Behind me I could hear her murmuring still to the midwife, and then she joined me. ‘You look better now,’ she said.
‘Oh, yes. I am. Really, there was nothing wrong. I am quite myself.’ And the awareness of Patrick’s presence had gone. But nothing could take away the shattering knowledge of how much I still cared for him. T
he protective skin I had grown over the wound had been roughly torn off, and for the moment I winced with the pain of it.
The women who had been talking around the pump had now picked up their buckets and pots of water and were scattering to their homes. As before, Dolly’s presence had somehow put paid to their gossiping. And yet Dolly herself sat there looking friendly and gentle and benevolent. I thought that nothing I had so far seen at Shereshevo marked the chasm between the classes more clearly than this silent melting away before Dolly’s gaze.
Ariadne was telling her mother where to go. ‘Old Katia’s house. You know which that is? Near the distillery. Well, I know if you don’t.’
Old Katia’s house was on the other side of the village, and was larger and more respectable-looking than some of the others. It was not one of the houses we had visited before. It had a trim vegetable garden round it, with sunflowers and poppies growing. Katia herself stood at the door, curtseying and welcoming us. Of course we were expected. A message had got to Katia that we were on our way, probably from one of the numerous children one saw scuffling in the dust of the village street. In the winter that dust must turn to liquid mud.
Dolly gave the reins to one of the children. Obviously, this time, she meant to enter the house. I hesitated, hanging back behind her.
‘Bring that basket, will you please?’ asked Dolly over her shoulder.
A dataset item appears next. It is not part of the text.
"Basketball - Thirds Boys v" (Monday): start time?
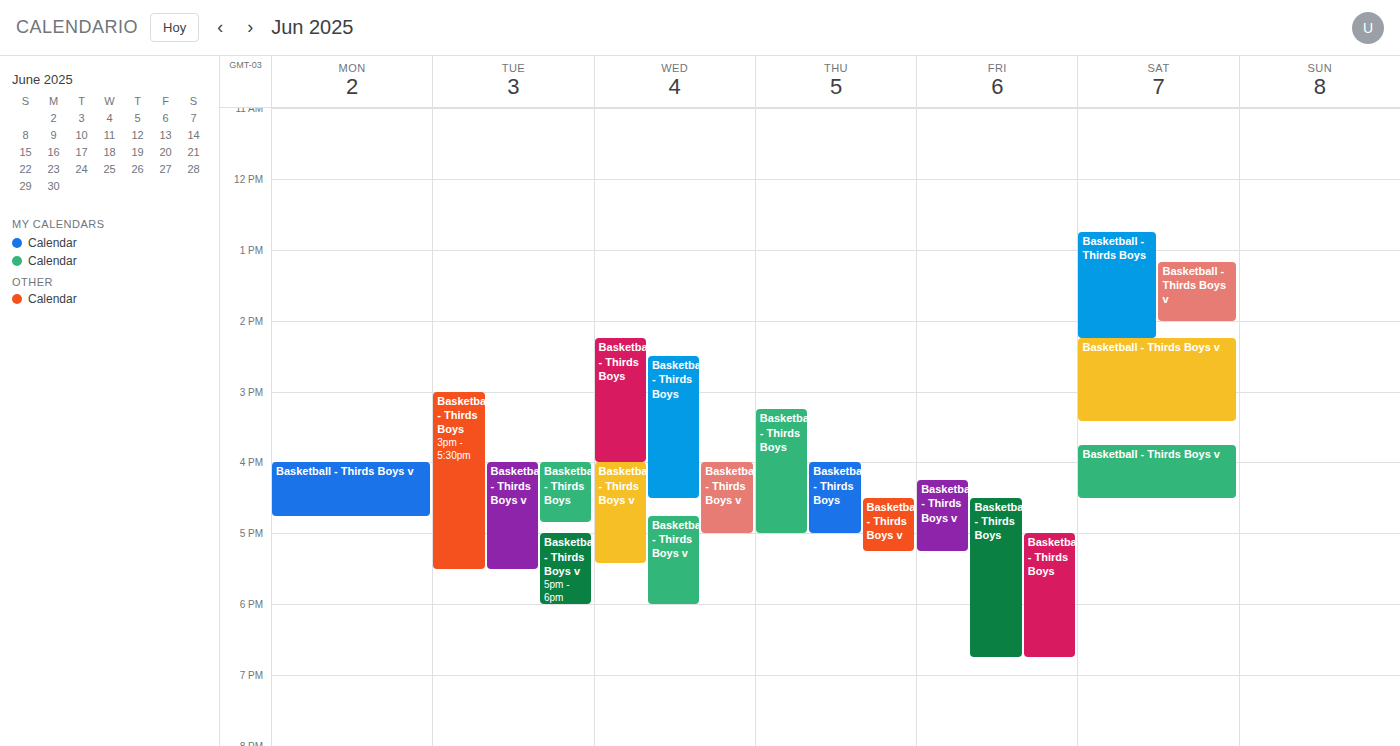
4:00 PM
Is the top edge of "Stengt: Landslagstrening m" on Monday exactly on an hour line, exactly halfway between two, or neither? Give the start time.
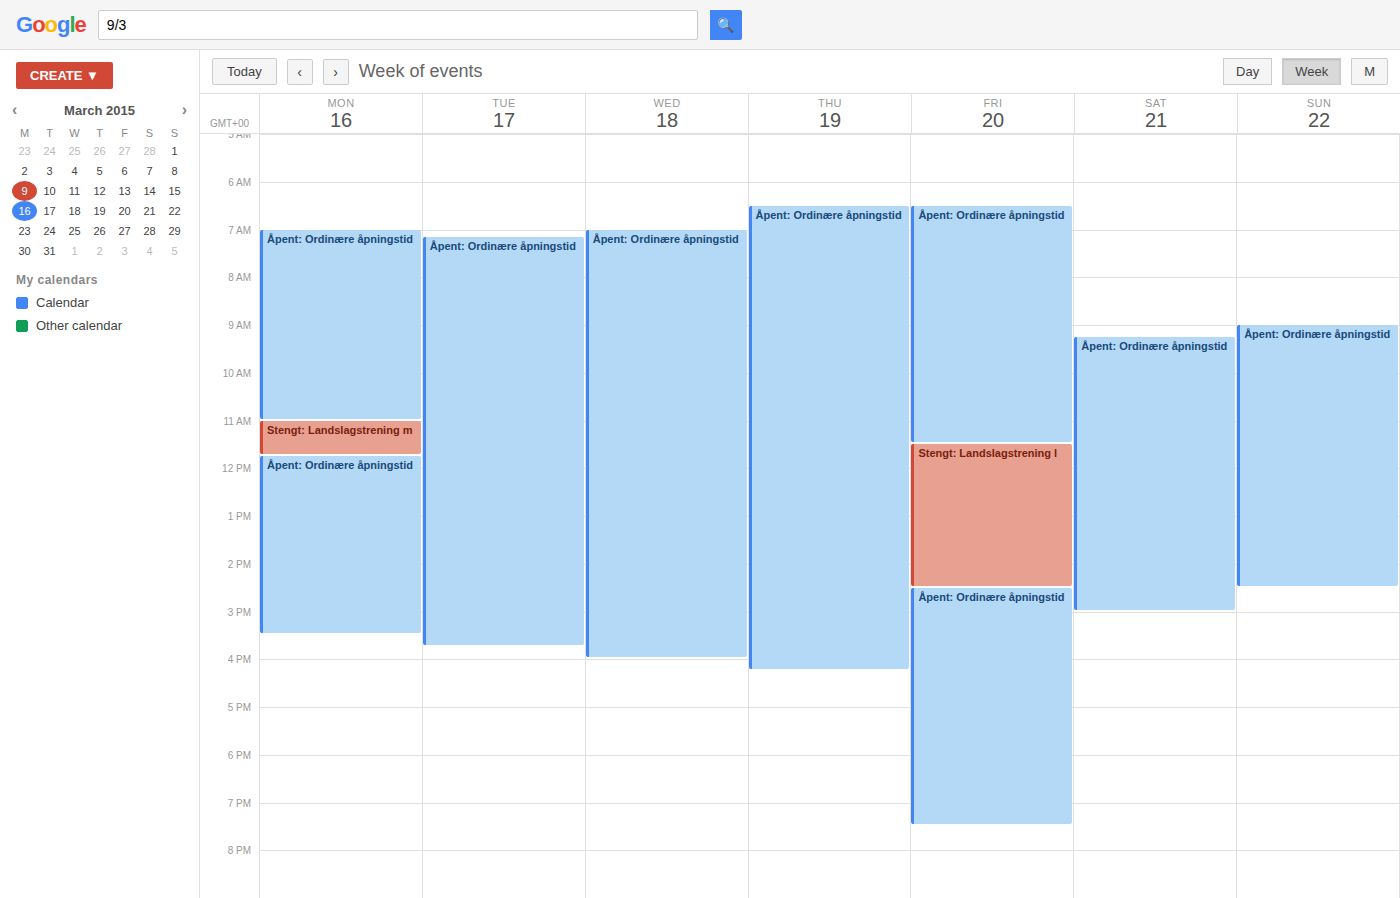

I picked up the basket, which was heavy. Inside, I noticed the shape of a wine bottle and a covered pudding-basin, from which I could guess that Dolly was doing the Lady Bountiful in the classic style, although I could not see that either wine or pudding would do much good to the sick child. I had put my finger on the root of my reluctance to go in: I did not want to see the child. Something in me held back
‘Am I to come too?’ It was Ariadne.
‘Of course. Bring the other basket.’ Dolly herself carried nothing. ‘Katia,’ she called, as soon as she was close enough. ‘I am sorry about your grandson. It was not properly explained to me this morning. But I have come now.’ Katia gave a little bob, meant to show gratitude. ‘And where is the child, and what is the trouble? Girls, put those baskets on the table.’